Publié aux éditions 10/18,
Après la mort de leur mère, trois frères que tout sépare se retrouvent dans la ferme familiale. Tor, l'aîné, se consacre à l'élevage de porcs, Margido dirige une entreprise de pompes funèbres et Erlend est décorateur de vitrines à Copenhague. Les retrouvailles s'annoncent mouvementées : la tension atteint son paroxysme lorsque la question de l'héritage amène le père de famille à révéler un terrible secret. Anne B. Ragde décrit les relations ambiguës entre les trois frères avec un talent remarquable et signe un roman passionnant à l'humour grinçant.Je crois que le premier tome de la saga d'Anne B. Ragde sera mon premier coup de cœur de l'année. Une année 2018 qui débute donc en fanfare avec ce livre qui m'aura procuré quelques heures de lecture incroyable. Pourtant, l'intrigue développée par Anne B. Ragde est banale en soit. Anna, la matriarche d'une ferme située en Norvège, est au bord de la mort. Ses trois fils sont réunis à son chevet. Il y a Tor, le plus âgé. Il a repris le flambeau de la ferme de ses parents. A plus de 50 ans, il a toujours vécu avec son père et sa mère. Si cette dernière vient à mourir, c'est son monde qui va s'écrouler. Il y a aussi Margido qui dirige une entreprise de pompes funèbres, athée convaincu, philosophe et pragmatique face à la mort. Il y a enfin Erlend, le petit dernier, qui vit librement son homosexualité à Copenhague, loin de ses frères et de ses parents qui ne l'ont jamais compris.

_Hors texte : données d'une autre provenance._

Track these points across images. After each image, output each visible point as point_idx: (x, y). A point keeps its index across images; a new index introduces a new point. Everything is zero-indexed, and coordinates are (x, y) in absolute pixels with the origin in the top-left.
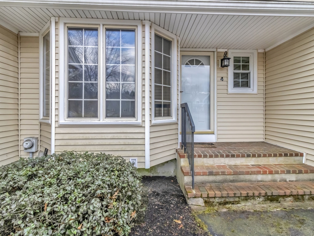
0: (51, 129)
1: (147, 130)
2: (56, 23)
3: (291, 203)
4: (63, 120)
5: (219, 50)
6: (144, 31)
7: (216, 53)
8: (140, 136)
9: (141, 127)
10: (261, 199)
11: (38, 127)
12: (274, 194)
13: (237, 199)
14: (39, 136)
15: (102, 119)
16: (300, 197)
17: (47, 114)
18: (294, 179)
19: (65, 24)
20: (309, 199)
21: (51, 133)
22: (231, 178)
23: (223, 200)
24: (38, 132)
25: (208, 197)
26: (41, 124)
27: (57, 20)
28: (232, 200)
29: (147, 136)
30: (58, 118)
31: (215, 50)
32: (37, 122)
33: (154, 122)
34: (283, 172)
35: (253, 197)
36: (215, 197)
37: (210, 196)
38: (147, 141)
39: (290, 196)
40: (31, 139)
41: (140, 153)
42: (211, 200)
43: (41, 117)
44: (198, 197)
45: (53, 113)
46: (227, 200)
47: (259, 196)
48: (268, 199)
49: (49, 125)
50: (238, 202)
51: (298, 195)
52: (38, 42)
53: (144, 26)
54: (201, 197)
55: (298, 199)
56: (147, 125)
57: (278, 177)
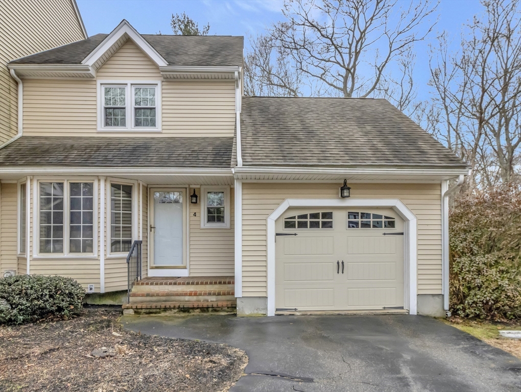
0: (26, 262)
1: (102, 262)
2: (31, 180)
3: (198, 313)
4: (36, 254)
5: (191, 186)
6: (99, 185)
7: (188, 189)
8: (96, 267)
9: (97, 260)
10: (176, 311)
11: (16, 261)
12: (185, 307)
13: (158, 310)
14: (16, 269)
15: (66, 254)
16: (205, 309)
17: (23, 250)
18: (215, 300)
19: (38, 180)
20: (212, 311)
21: (26, 265)
22: (164, 298)
23: (148, 311)
24: (16, 266)
25: (137, 308)
26: (18, 259)
27: (32, 178)
28: (154, 311)
29: (102, 267)
30: (32, 253)
31: (187, 186)
32: (15, 257)
33: (108, 256)
34: (205, 294)
35: (170, 309)
36: (142, 309)
37: (138, 307)
38: (102, 271)
39: (198, 308)
40: (10, 271)
41: (96, 281)
42: (139, 311)
43: (19, 253)
44: (130, 308)
45: (28, 249)
46: (151, 311)
47: (174, 308)
48: (182, 311)
49: (26, 259)
50: (159, 313)
51: (203, 308)
52: (17, 188)
53: (99, 180)
54: (132, 308)
55: (204, 310)
56: (102, 258)
57: (201, 298)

Anne B. Ragde plonge son lecteur au sein de cette famille d'origine rurale. D'abord aux côtés de Tor qui vit toujours à la ferme, élevant des cochons, ses seuls amis et compagnons. Rien n'a changé depuis des années: les mêmes rideaux, la même cuisine, l'économie paysanne poussée à l'extrême. L'auteur nous laisse entrevoir le quotidien d'un homme de manière effroyable. On sent derrière le personnage de Tor toute la détresse de l'éleveur de cochons. Tor est celui qui n'a jamais de temps pour lui-même, lié corps et âme à son travail harassant.
Puis il y a Erlend, l'homo, la honte de la famille, qui a fui pour se construire ailleurs loin des regards lourds et des reproches. C'est le personnage que j'ai préféré parmi les trois frères car il est à la fois drôle et pathétique. Il y a enfin Margido, le croque-mort, qui fait son travail avec cœur et distanciation et qui en sait plus que ses frères sur sa famille.
Anne B. Ragde nous laisse contempler une famille éclatée que la mort de la mère, ce tyran domestique, va rassembler bon gré mal gré. Derrière les conversations, les regards, on sent les non-dits et le poids du secret. Car La terre des mensonges est un roman sur les secrets de famille et je vous assure que celui qui nous est révélé à la toute fin du livre fait l'effet d'une petite bombe. Après cette révélation, les frères vont devoir remettre toute leur vie en question et le lecteur va devoir se procurer la suite de la saga!
Ce premier tome de La terre des mensonges est une vraie réussite. Malgré un rythme lent et détaillé qui permet de croquer chaque personnage, Anne B. Ragde réussit là un vrai tour de force avec cette famille norvégienne fêlée et éclatée. J'attends de lire la suite avec impatience!